§ **The problem**:
Retype the opening lines of the data exactly, stopping after the line that contains "1271 775 5.01". Skip every picture.

============================================================

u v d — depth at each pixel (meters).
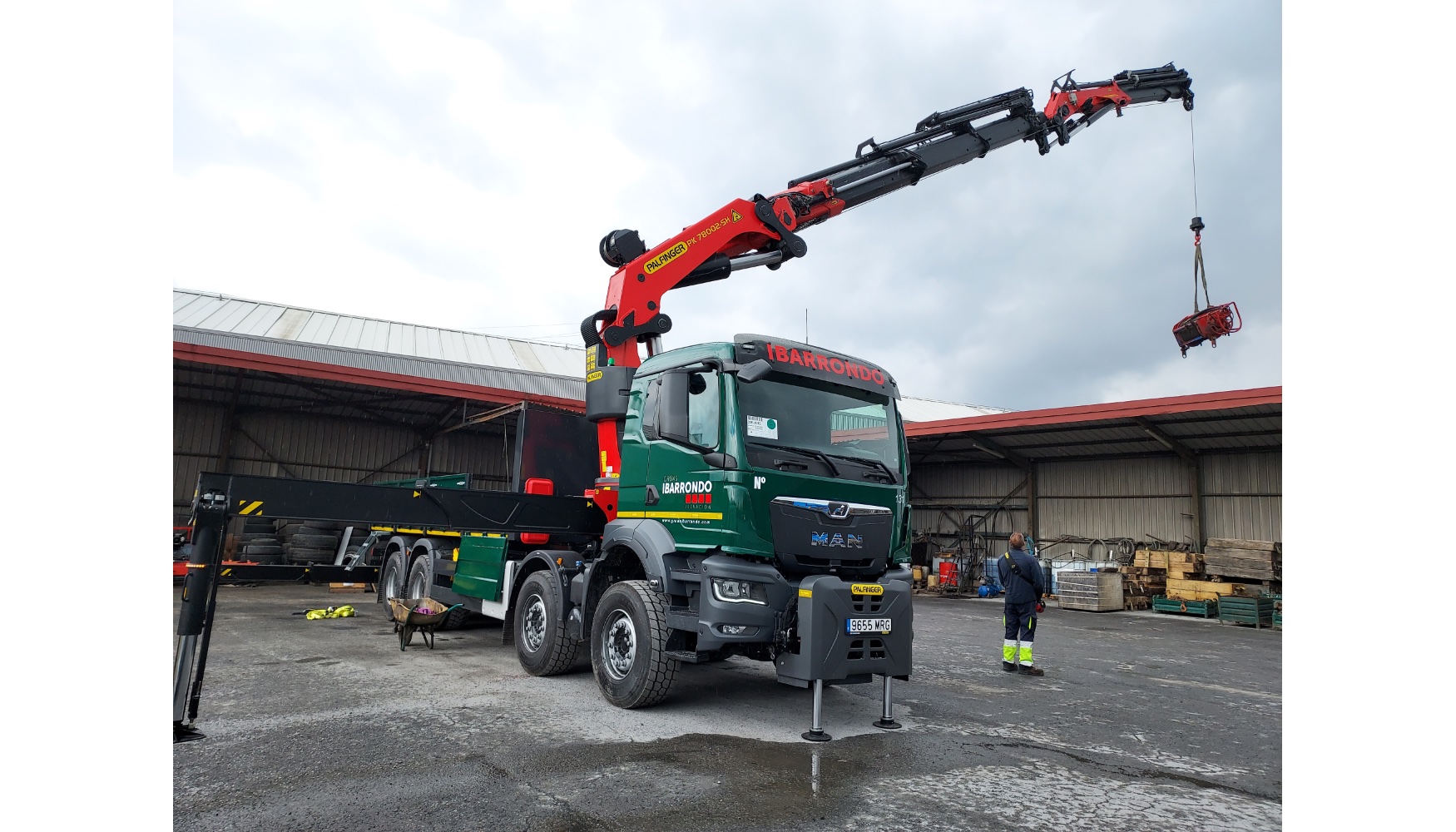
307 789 4.13
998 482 24.11
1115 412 17.91
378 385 17.11
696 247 8.66
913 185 11.36
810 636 5.40
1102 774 4.93
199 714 5.57
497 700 6.32
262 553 14.78
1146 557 18.67
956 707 6.78
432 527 6.88
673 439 5.97
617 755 4.89
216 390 19.30
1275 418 16.91
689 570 6.01
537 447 9.34
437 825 3.70
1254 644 12.52
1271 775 5.01
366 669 7.50
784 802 4.15
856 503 6.12
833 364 6.40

============================================================

§ **Response**:
u v d — depth at each pixel (meters).
307 789 4.13
998 482 24.11
1115 412 17.91
378 385 17.11
696 247 8.66
913 185 11.36
810 636 5.40
1102 774 4.93
199 714 5.57
497 700 6.32
262 553 14.78
1146 557 18.67
956 707 6.78
432 527 6.88
673 439 5.97
617 755 4.89
216 390 19.30
1275 418 16.91
689 570 6.01
537 447 9.34
437 825 3.70
1254 644 12.52
1271 775 5.01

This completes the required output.